### Available data
-- -- --

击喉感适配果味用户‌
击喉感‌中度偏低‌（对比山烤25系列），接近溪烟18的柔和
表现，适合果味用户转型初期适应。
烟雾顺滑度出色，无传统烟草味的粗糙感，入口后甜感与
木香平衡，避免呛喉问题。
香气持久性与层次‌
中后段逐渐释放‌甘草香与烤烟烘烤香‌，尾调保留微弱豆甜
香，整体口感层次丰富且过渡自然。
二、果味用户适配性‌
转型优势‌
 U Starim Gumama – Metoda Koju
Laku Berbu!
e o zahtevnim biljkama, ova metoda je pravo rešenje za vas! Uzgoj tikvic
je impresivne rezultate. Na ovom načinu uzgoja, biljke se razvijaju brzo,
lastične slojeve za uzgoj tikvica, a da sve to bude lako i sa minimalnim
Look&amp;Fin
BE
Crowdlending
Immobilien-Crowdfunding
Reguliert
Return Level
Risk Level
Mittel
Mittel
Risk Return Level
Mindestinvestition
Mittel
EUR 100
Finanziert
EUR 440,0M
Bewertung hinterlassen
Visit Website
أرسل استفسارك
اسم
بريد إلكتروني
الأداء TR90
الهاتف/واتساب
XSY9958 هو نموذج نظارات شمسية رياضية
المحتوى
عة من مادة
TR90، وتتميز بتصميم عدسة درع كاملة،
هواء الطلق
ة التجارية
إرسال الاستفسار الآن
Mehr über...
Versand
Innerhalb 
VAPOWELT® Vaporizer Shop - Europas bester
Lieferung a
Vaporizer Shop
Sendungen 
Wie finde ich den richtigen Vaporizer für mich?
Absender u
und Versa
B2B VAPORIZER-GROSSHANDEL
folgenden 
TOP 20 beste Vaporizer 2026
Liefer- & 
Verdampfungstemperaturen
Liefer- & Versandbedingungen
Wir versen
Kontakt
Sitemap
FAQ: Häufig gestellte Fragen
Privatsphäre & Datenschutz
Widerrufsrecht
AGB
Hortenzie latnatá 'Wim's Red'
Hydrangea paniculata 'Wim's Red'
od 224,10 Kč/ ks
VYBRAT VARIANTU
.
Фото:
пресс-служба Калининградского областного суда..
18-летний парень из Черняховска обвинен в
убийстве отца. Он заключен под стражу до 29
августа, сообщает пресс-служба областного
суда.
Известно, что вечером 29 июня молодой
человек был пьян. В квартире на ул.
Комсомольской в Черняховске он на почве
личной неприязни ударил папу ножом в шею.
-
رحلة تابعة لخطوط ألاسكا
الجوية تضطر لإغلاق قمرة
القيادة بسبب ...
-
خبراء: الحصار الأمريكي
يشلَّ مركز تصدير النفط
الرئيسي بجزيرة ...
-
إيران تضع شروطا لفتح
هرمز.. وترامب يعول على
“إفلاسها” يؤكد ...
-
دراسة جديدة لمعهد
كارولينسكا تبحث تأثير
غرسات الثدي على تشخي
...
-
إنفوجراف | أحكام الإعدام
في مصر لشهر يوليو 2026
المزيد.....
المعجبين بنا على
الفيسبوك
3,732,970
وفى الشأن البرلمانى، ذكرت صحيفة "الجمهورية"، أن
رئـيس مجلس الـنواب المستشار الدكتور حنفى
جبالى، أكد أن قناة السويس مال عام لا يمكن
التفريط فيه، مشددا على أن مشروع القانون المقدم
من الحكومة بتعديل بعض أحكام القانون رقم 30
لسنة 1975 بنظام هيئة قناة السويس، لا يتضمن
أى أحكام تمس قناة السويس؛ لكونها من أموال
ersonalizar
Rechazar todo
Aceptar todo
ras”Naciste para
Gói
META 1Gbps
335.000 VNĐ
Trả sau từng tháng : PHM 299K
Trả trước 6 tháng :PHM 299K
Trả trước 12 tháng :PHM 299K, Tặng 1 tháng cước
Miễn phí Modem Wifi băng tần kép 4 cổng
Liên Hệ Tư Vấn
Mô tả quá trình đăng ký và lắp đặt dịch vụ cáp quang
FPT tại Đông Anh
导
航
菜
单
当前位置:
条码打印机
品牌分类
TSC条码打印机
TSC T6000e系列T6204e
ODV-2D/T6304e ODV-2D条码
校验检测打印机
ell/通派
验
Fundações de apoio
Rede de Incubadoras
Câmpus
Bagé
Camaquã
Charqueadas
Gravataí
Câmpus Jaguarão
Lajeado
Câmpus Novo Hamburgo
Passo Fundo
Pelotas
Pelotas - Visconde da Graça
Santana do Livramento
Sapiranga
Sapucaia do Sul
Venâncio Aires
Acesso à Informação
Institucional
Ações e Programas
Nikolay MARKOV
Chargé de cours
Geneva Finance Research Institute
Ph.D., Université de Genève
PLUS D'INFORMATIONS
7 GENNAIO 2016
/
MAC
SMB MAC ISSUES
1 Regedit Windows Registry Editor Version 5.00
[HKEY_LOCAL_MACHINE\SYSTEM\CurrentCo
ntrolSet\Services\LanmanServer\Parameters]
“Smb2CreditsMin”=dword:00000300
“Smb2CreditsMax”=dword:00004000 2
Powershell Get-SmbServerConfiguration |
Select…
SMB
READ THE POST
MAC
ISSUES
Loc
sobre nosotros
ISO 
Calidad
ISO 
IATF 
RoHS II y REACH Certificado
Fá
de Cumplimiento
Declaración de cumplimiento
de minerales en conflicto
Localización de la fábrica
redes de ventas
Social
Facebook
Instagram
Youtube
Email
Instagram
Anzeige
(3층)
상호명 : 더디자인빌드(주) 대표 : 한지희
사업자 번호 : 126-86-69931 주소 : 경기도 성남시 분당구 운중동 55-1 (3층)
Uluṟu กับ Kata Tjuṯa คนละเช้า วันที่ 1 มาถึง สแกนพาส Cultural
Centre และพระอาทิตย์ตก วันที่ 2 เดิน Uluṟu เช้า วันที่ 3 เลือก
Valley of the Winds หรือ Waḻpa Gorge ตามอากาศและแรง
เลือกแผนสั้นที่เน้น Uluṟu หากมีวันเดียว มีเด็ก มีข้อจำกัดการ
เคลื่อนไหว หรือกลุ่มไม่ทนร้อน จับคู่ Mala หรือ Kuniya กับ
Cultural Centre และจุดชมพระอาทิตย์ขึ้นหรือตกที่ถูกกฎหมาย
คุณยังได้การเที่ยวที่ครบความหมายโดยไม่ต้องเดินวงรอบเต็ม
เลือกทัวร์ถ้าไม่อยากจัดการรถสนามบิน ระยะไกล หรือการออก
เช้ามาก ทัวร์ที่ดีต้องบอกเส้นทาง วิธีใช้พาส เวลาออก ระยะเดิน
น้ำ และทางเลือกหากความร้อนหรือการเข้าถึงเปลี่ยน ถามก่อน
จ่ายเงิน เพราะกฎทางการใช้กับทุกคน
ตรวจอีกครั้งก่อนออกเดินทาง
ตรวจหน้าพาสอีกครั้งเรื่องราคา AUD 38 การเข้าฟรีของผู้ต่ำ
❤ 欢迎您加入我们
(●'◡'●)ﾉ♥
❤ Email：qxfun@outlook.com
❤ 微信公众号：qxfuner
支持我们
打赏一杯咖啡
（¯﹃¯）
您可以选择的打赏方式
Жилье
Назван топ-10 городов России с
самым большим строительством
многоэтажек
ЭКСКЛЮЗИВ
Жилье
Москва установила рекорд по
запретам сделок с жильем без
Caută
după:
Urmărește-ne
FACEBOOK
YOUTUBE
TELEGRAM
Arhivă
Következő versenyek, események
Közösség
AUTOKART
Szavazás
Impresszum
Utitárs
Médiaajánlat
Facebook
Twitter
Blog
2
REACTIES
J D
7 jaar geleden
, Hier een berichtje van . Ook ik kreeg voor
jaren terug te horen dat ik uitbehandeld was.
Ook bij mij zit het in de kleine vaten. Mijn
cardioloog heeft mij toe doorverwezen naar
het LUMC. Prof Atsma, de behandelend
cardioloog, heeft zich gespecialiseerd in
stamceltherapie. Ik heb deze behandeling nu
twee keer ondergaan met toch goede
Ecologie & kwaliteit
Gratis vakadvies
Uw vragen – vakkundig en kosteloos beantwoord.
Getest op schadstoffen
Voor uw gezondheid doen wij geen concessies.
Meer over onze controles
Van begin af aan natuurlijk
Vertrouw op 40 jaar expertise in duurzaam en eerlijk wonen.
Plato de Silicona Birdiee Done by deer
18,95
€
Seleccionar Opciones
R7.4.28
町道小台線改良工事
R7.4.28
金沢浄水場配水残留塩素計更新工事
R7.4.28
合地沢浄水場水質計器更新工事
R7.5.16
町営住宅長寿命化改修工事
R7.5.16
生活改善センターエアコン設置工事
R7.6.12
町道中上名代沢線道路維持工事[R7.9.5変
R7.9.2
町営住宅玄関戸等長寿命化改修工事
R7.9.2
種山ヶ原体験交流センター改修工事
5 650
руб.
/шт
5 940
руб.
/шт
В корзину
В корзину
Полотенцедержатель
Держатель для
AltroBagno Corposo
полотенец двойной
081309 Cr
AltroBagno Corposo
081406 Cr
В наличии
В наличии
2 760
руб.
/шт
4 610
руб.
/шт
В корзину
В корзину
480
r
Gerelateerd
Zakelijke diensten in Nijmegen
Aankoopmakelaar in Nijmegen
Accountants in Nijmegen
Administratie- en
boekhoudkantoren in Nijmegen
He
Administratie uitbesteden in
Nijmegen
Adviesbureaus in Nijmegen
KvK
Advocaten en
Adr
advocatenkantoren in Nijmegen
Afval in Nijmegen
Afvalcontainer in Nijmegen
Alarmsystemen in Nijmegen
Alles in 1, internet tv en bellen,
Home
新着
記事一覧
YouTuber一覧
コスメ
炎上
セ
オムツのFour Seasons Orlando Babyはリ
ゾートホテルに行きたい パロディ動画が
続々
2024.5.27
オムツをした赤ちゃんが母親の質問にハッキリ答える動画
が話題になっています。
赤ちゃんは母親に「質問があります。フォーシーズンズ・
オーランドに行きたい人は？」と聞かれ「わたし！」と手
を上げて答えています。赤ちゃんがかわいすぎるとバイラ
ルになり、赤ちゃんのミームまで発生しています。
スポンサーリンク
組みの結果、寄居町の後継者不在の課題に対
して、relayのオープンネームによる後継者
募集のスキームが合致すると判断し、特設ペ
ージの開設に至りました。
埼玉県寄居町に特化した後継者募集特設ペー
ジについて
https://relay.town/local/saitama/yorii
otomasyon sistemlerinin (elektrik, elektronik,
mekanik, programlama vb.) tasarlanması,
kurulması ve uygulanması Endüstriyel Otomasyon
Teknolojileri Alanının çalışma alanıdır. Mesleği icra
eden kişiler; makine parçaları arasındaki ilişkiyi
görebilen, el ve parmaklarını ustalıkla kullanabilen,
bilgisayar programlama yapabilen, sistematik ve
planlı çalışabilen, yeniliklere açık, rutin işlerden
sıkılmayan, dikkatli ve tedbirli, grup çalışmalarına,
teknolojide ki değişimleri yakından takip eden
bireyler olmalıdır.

-- -- --

### Instruction
Take the listing above and repeat exactly the lines from the one containing "Fundações de apoio" through the one containing "SMB MAC ISSUES", both included.

### Result of this task
Fundações de apoio
Rede de Incubadoras
Câmpus
Bagé
Camaquã
Charqueadas
Gravataí
Câmpus Jaguarão
Lajeado
Câmpus Novo Hamburgo
Passo Fundo
Pelotas
Pelotas - Visconde da Graça
Santana do Livramento
Sapiranga
Sapucaia do Sul
Venâncio Aires
Acesso à Informação
Institucional
Ações e Programas
Nikolay MARKOV
Chargé de cours
Geneva Finance Research Institute
Ph.D., Université de Genève
PLUS D'INFORMATIONS
7 GENNAIO 2016
/
MAC
SMB MAC ISSUES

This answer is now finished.